Which of the following is an irrational number that lies between 3 and 4? [A] 7/2, [B] √7, [C] √13, [D] √19, [E] 3.9.

02:22

Video Transcript

Which of the following is an irrational number that lies between three and four? A) seven halves, B) square root seven, C) square root 13, D) square root 19, or E) 3.9.

So what exactly is an irrational number? An irrational number cannot be expressed as a fraction. In decimal form, it does not terminate, meaning it doesn’t end. And as a decimal, it doesn’t repeat.

So since we know it cannot be expressed as a fraction, that eliminates option A. And then we know as a decimal it cannot end, so we can eliminate option E. We have three options left, and they’re all square roots, so we need to make sure that none of these are perfect squares, meaning they simplify to be a rational number, something that can be written as a fraction.

The square root of seven does not simplify, the square root of 13 doesn’t simplify, and the square root of 19 doesn’t simplify. None of them are perfect squares. So all three of these are irrational.

So now we have to decide which one lies between three and four. So we could rewrite three as the square root of some number. Well, three squared is nine, so if we would take the square root of nine, we would get three, so we can rewrite three as the square root of nine.

Now four, okay, four squared is 16, so the square root of 16 is four, so our number has to be between the square root of nine and the square root of 16, so let’s place our options on a number line.

Square root seven would be below square root nine; square root 13 would be between these two square roots, so that’s most likely our answer, but let’s check D. And D is the square root of 19, which is larger than the square root of 16. And our number needed to lie between three and four, so our answer is square root 13.
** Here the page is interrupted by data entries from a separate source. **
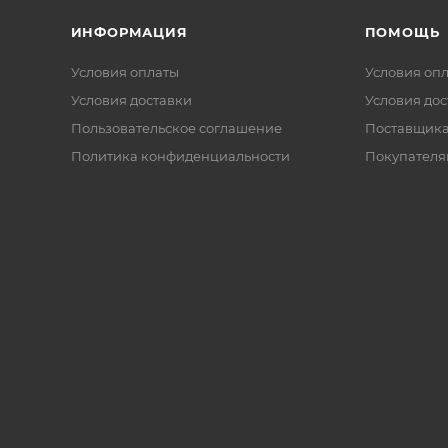
ИНФОРМАЦИЯ
ПОМОЩЬ
Условия оплаты
Условия оп
Условия доставки
Условия дос
Пользовательское соглашение
Поставщик
Политика конфиденциальности
Покупателя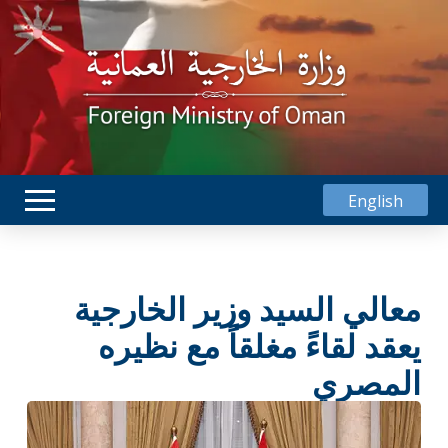
English
معالي السيد وزير الخارجية
يعقد لقاءً مغلقاً مع نظيره
المصري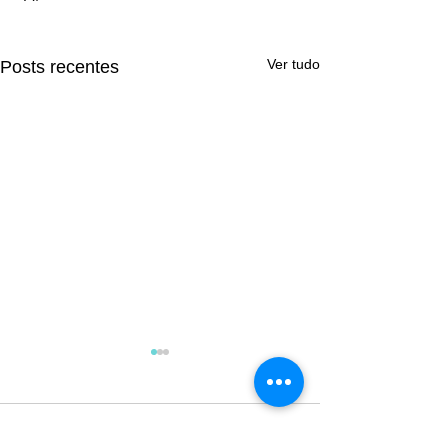
Ver tudo
Posts recentes
Comentários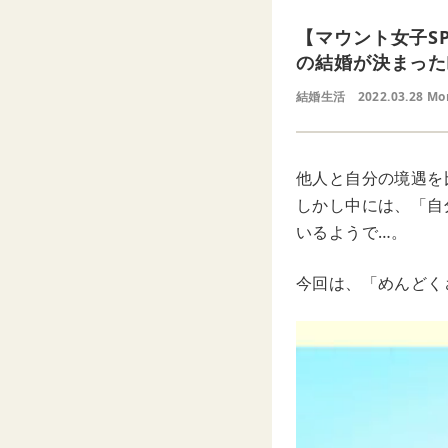
【マウント女子S
の結婚が決まった
結婚生活
2022.03.28 Mo
他人と自分の境遇を
しかし中には、「自
いるようで…。
今回は、「めんどく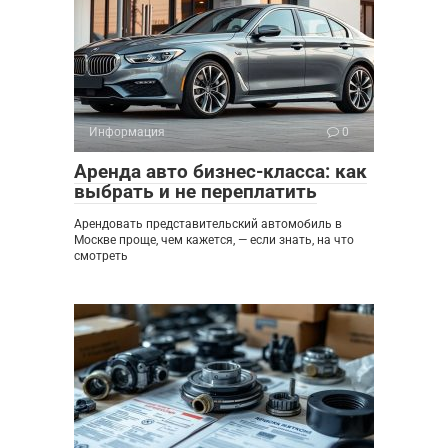
Информация
0
Аренда авто бизнес-класса: как
выбрать и не переплатить
Арендовать представительский автомобиль в
Москве проще, чем кажется, — если знать, на что
смотреть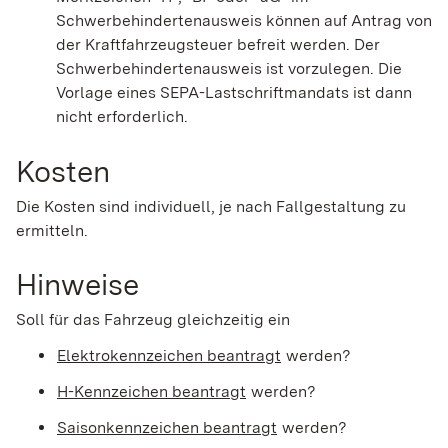
Schwerbehindertenausweis können auf Antrag
von
der Kraftfahrzeugsteuer befreit
werden. Der
Schwerbehindertenausweis ist vorzulegen. Die
Vorlage eines SEPA-Lastschriftmandats ist dann
nicht erforderlich.
Kosten
Die Kosten sind individuell, je nach Fallgestaltung zu
ermitteln.
Hinweise
Soll für das Fahrzeug gleichzeitig ein
Elektrokennzeichen beantragt
werden?
H-Kennzeichen beantragt
werden?
Saisonkennzeichen beantragt
werden?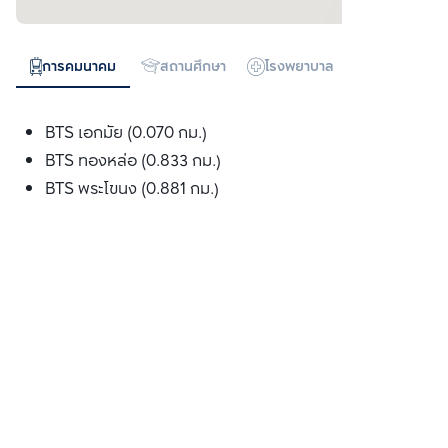
การคมนาคม
สถานศึกษา
โรงพยาบาล
ห้างสรรพสิน
BTS เอกมัย (0.070 กม.)
BTS ทองหล่อ (0.833 กม.)
BTS พระโขนง (0.881 กม.)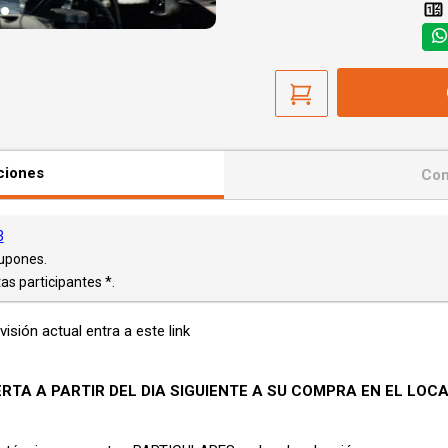
ciones
Con
3
Cupones.
as participantes *.
evisión actual entra a este link
RTA A PARTIR DEL DIA SIGUIENTE A SU COMPRA
EN EL LOCA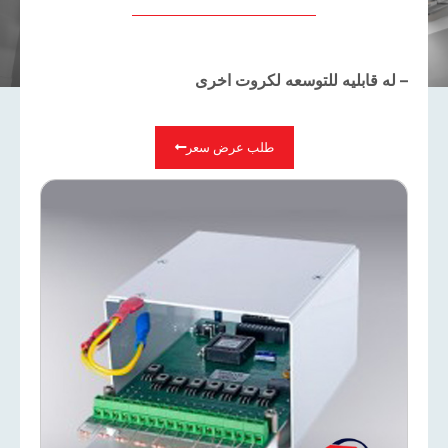
– له قابليه للتوسعه لكروت اخرى
طلب عرض سعر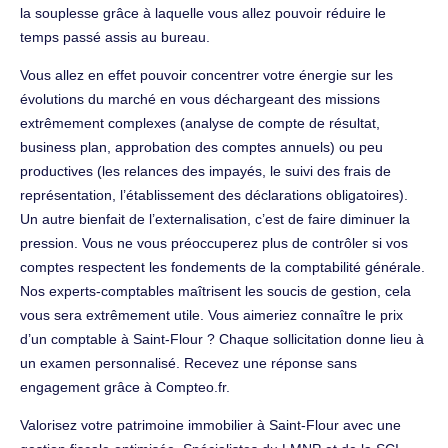
la souplesse grâce à laquelle vous allez pouvoir réduire le
temps passé assis au bureau.
Vous allez en effet pouvoir concentrer votre énergie sur les
évolutions du marché en vous déchargeant des missions
extrêmement complexes (analyse de compte de résultat,
business plan, approbation des comptes annuels) ou peu
productives (les relances des impayés, le suivi des frais de
représentation, l’établissement des déclarations obligatoires).
Un autre bienfait de l’externalisation, c’est de faire diminuer la
pression. Vous ne vous préoccuperez plus de contrôler si vos
comptes respectent les fondements de la comptabilité générale.
Nos experts-comptables maîtrisent les soucis de gestion, cela
vous sera extrêmement utile. Vous aimeriez connaître le prix
d’un comptable à Saint-Flour ? Chaque sollicitation donne lieu à
un examen personnalisé. Recevez une réponse sans
engagement grâce à Compteo.fr.
Valorisez votre patrimoine immobilier à Saint-Flour avec une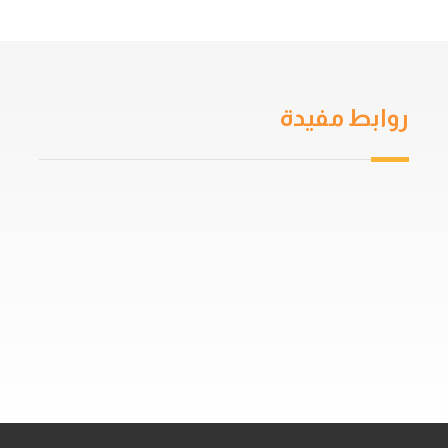
روابط مفيدة
من نحن
سياسة الخصوصية
اتفاقية المستخدم
خدمات العزل
دهان جيتاروف
حمامات السباحة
However, we also could’ve completed this problem a different way. If we had a calculator handy, we could’ve plugged in the square root of seven, the square root of 13, and the square root of 19 into the calculator and decided which one would lie between three and four, so we would still get square root 13. However, if you didn’t have a calculator handy, using the number line would be a good way to solve this problem.